Tuesday, March 17, 2009

Declining Public Support for Afghanistan

USA Today reports on the erosion of public support for the U.S. deployment in Afghanistan.

It turns out that 42 percent of Americans now say the decision to send American forces to Afghanistan in 2001 was "a mistake," and that figure is up 12 percentage points since last month. While a majority of 52 percent continues to hold the Afghan war as the right decision,
a look at the graphic shows just how much public backing has declined since the Bush administration sent troops to topple the Taliban regime in November 2001. The erosion of support is due to war fatigue and the perception of declining military fortunes in the conflict. And much of what happens next will depend on the direction of foreign policy under the Obama administration.

Bret Stephens, at the
Wall Street Journal, elaborates on this last point, placing declining support in Afghanistan in partisan context:

It was probably inevitable that the American left would turn sharply against the war in Afghanistan the moment it was politically opportune. Still, the speed with which it has done so has been breathtaking.

Time was when the received bipartisan and trans-Atlantic wisdom about Afghanistan was that it was the necessary war, the good war, the no-choice-but-to-fight and can't-afford-to-lose war, and that not least of everything that made the invasion and occupation of Iraq such arrant folly was that it distracted us from "finishing the job" in the place where the attacks of 9/11 were conceived and planned.

This was the wisdom candidate Barack Obama was merely regurgitating when, in an August 2007 speech, he promised that his priority as president would be "getting out of Iraq and on to the right battlefield in Afghanistan and Pakistan." True to his word, he has now ordered the deployment of 17,000 additional soldiers to that battlefield.

So why are the people who cheered Mr. Obama then (or offered no objection) now running for the exit signs? Why, for example, is New York Times columnist Bob Herbert, the paper's reliably liberal tribune, calling Afghanistan a "quagmire" - after denouncing the Bush administration in 2006 for "taking its eye off the real enemy in Afghanistan"?

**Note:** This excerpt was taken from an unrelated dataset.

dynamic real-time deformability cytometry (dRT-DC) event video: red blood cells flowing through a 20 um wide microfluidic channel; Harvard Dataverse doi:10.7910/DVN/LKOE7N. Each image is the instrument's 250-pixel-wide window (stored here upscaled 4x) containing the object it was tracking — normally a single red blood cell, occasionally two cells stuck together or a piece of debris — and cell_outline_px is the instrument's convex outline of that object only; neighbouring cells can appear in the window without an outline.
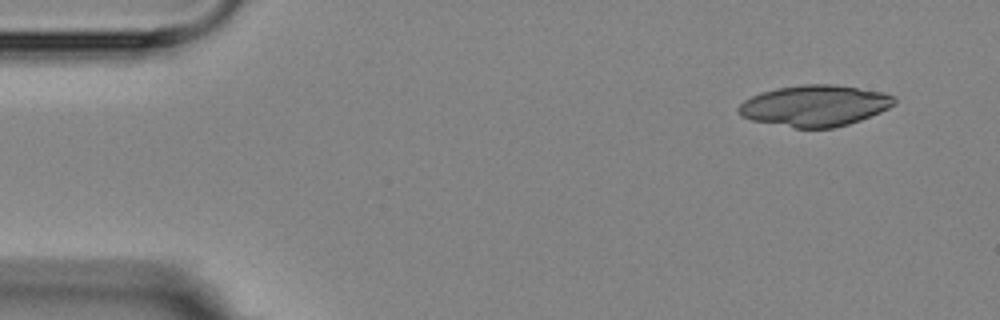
{"species": "Egyptian fruit bat (a non-hibernating species)", "species_latin": "Rousettus aegyptiacus", "temperature_condition": "room temperature", "stored_images_in_passage": 4, "segment_of_instrument_passage": [1, 2], "camera_frame_rate_fps": 3000, "um_per_image_px": 0.085, "animal": {"sex": "female"}, "frame": {"image": 1, "passage_image": 1, "time_ms": 0.0, "image_size_px": [1000, 320], "cell_outline_px": [[896, 104], [880, 112], [860, 120], [848, 124], [832, 128], [796, 128], [752, 120], [740, 116], [736, 112], [736, 108], [744, 100], [760, 92], [776, 88], [804, 84], [832, 84], [884, 92], [896, 96]], "centroid_in_image_um": [69.25, 8.98], "position_along_channel_um": 15.8, "area_um2": 37.51}}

Call it another instance of that old logic, reductio ad Vietnam. That's the view that every U.S. military action lasting more than the flight time of a cruise missile is likely to descend into a bloody, stalemated, morally and politically intolerable Sartrean nightmare.
Read Stephens' piece in full, at the link.

See also, Tom Maguire, "
Closing In On Defeat."


Gayle said...

Interesting turn of events, isn't it, Donald? Obama broadcast his intentions regarding Afghanistan loud and clear and his sending more troops to Afghanistan is about the only promise he made that he has kept! It shouldn't have surprised anyone. Maybe they weren't really listening? Or perhaps they just figured he was lying in order to win the election? Who knows? Not me! I'll never be able to figure out how the liberals think.

AmPowerBlog said...

Yes, Gayle!

Thanks for visiting!

Average American said...

A large chunk of the American population have turned into a bunch of lilly-livered pussies. Where would we be now if they had done this during either of the world wars? Speaking German or Japanese, that's where! I blame the press. War does NOT belong in the living room. PERIOD!

AmPowerBlog said...

Well, I agree AA. It's too bad sometimes, but that the kind of environment we have to deal with...

joe six-pack said...

The press has always been VERY stong in political news and facts of the day. However, the analysis of wartime activity has always been the press greatest weakness. The most fundamental concepts and understandings are either erroneous or just wrong.